#### [Stored data entries]
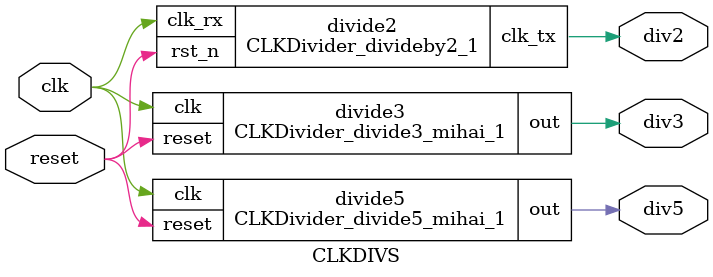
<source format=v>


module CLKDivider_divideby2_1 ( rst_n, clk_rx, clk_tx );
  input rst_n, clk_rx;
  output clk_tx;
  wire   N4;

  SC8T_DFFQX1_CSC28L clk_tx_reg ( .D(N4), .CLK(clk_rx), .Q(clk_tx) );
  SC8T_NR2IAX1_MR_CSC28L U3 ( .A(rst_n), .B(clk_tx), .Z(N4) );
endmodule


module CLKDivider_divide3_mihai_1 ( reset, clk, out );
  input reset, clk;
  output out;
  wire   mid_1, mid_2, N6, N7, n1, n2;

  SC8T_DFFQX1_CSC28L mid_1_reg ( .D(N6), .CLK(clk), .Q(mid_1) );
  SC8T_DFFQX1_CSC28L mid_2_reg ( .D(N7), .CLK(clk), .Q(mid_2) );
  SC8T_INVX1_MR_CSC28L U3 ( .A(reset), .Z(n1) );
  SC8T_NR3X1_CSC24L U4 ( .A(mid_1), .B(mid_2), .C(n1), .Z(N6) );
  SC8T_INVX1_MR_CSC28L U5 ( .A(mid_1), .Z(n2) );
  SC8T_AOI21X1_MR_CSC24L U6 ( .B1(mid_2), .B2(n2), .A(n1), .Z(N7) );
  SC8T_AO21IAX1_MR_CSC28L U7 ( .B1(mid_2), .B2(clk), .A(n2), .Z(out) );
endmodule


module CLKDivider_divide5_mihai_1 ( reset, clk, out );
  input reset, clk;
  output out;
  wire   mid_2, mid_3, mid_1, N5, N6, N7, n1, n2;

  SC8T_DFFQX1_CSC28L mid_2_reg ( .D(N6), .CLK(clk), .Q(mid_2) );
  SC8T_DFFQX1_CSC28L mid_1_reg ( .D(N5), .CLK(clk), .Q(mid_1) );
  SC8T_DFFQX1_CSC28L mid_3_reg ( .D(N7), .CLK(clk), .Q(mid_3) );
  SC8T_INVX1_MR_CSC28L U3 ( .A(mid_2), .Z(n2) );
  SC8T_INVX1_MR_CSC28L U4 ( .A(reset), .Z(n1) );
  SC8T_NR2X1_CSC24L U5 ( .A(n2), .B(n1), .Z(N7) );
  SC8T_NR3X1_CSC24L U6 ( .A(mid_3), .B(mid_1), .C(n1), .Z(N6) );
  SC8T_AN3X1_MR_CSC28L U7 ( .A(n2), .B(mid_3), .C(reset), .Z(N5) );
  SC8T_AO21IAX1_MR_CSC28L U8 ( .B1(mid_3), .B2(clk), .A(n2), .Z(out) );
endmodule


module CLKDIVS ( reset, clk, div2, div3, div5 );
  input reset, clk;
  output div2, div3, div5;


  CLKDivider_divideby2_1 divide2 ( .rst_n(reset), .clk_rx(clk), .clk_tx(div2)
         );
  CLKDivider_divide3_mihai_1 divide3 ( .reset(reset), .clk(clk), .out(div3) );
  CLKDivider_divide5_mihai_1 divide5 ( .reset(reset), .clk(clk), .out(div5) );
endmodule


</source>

---

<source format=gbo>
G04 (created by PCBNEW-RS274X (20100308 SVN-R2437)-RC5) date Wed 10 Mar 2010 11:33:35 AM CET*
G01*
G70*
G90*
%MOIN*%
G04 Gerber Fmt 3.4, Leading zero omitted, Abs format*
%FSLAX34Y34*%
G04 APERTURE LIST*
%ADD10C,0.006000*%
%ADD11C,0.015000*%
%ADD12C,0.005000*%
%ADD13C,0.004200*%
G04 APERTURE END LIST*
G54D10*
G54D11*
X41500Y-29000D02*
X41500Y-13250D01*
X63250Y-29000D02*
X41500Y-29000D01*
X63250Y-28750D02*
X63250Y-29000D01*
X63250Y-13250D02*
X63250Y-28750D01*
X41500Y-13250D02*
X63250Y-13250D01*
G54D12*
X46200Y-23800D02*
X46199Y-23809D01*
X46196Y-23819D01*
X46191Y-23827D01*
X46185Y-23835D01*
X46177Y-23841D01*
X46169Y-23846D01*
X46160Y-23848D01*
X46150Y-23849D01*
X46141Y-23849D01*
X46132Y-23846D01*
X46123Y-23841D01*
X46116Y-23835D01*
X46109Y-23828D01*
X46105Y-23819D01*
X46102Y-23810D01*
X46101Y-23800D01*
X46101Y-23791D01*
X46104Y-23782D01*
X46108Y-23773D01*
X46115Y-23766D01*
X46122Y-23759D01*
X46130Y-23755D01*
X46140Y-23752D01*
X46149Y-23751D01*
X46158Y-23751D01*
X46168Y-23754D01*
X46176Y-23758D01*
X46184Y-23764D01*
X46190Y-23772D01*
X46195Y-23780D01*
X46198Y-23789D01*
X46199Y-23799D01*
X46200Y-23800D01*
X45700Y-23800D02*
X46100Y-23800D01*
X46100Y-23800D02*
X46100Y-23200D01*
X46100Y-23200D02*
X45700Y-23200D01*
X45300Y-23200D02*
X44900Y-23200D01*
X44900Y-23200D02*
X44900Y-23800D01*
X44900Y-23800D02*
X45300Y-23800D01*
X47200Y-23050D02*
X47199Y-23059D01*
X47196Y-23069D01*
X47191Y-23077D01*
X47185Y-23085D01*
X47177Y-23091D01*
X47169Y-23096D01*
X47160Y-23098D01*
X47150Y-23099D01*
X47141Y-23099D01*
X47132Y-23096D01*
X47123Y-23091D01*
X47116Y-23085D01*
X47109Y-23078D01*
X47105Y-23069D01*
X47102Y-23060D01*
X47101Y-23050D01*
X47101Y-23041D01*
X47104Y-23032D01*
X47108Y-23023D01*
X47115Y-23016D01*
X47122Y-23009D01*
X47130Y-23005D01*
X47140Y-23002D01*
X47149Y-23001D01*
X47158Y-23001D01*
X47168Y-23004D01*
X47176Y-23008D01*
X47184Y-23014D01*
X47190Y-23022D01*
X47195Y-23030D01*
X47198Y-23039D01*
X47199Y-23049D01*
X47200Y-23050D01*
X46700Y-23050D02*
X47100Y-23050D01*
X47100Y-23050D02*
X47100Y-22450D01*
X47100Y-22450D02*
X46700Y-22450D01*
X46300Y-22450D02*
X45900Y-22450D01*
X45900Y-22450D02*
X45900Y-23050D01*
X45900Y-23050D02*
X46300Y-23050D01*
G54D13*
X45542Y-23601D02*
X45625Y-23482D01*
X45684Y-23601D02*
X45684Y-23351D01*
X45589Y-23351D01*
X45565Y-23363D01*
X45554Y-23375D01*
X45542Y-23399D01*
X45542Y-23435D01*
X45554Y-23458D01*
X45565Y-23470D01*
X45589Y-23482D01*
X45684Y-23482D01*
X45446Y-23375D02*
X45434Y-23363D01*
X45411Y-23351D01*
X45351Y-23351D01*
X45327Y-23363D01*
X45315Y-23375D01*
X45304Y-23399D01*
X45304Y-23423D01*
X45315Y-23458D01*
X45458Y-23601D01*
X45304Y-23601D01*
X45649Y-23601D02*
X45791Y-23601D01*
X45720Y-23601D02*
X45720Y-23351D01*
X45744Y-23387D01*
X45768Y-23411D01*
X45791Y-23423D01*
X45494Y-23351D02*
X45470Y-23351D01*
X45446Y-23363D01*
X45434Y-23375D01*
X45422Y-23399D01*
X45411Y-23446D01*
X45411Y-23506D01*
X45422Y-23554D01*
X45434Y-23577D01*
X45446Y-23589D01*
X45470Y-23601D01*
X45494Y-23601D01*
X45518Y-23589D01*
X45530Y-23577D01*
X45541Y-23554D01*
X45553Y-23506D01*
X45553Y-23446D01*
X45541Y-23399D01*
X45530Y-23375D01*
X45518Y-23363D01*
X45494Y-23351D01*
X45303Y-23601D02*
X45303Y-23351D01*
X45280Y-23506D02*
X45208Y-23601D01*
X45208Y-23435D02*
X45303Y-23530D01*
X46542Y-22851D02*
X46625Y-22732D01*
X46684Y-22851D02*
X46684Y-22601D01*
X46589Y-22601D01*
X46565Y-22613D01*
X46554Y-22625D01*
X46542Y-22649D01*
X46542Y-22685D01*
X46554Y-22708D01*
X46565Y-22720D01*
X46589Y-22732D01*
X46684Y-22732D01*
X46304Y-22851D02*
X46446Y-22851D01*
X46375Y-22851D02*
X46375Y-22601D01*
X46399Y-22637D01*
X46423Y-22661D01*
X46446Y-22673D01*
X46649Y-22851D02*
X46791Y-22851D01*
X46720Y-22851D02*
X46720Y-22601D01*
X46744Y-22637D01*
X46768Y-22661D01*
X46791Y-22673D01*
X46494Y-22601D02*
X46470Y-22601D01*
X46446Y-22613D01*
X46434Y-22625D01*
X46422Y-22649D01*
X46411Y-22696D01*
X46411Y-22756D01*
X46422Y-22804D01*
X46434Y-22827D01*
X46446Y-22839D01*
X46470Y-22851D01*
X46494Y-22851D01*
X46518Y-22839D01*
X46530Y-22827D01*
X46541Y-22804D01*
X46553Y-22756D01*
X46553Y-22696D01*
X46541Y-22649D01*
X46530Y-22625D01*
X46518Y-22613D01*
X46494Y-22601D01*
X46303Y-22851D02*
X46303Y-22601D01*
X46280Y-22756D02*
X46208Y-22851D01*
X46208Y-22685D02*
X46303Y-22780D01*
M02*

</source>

#### [To do]
The response must hold only the lines above from the line with "X47141Y-23099D01*" through the line with "X47199Y-23049D01*", each copied exactly, both ends kept.

#### [Exercise solution]
X47141Y-23099D01*
X47132Y-23096D01*
X47123Y-23091D01*
X47116Y-23085D01*
X47109Y-23078D01*
X47105Y-23069D01*
X47102Y-23060D01*
X47101Y-23050D01*
X47101Y-23041D01*
X47104Y-23032D01*
X47108Y-23023D01*
X47115Y-23016D01*
X47122Y-23009D01*
X47130Y-23005D01*
X47140Y-23002D01*
X47149Y-23001D01*
X47158Y-23001D01*
X47168Y-23004D01*
X47176Y-23008D01*
X47184Y-23014D01*
X47190Y-23022D01*
X47195Y-23030D01*
X47198Y-23039D01*
X47199Y-23049D01*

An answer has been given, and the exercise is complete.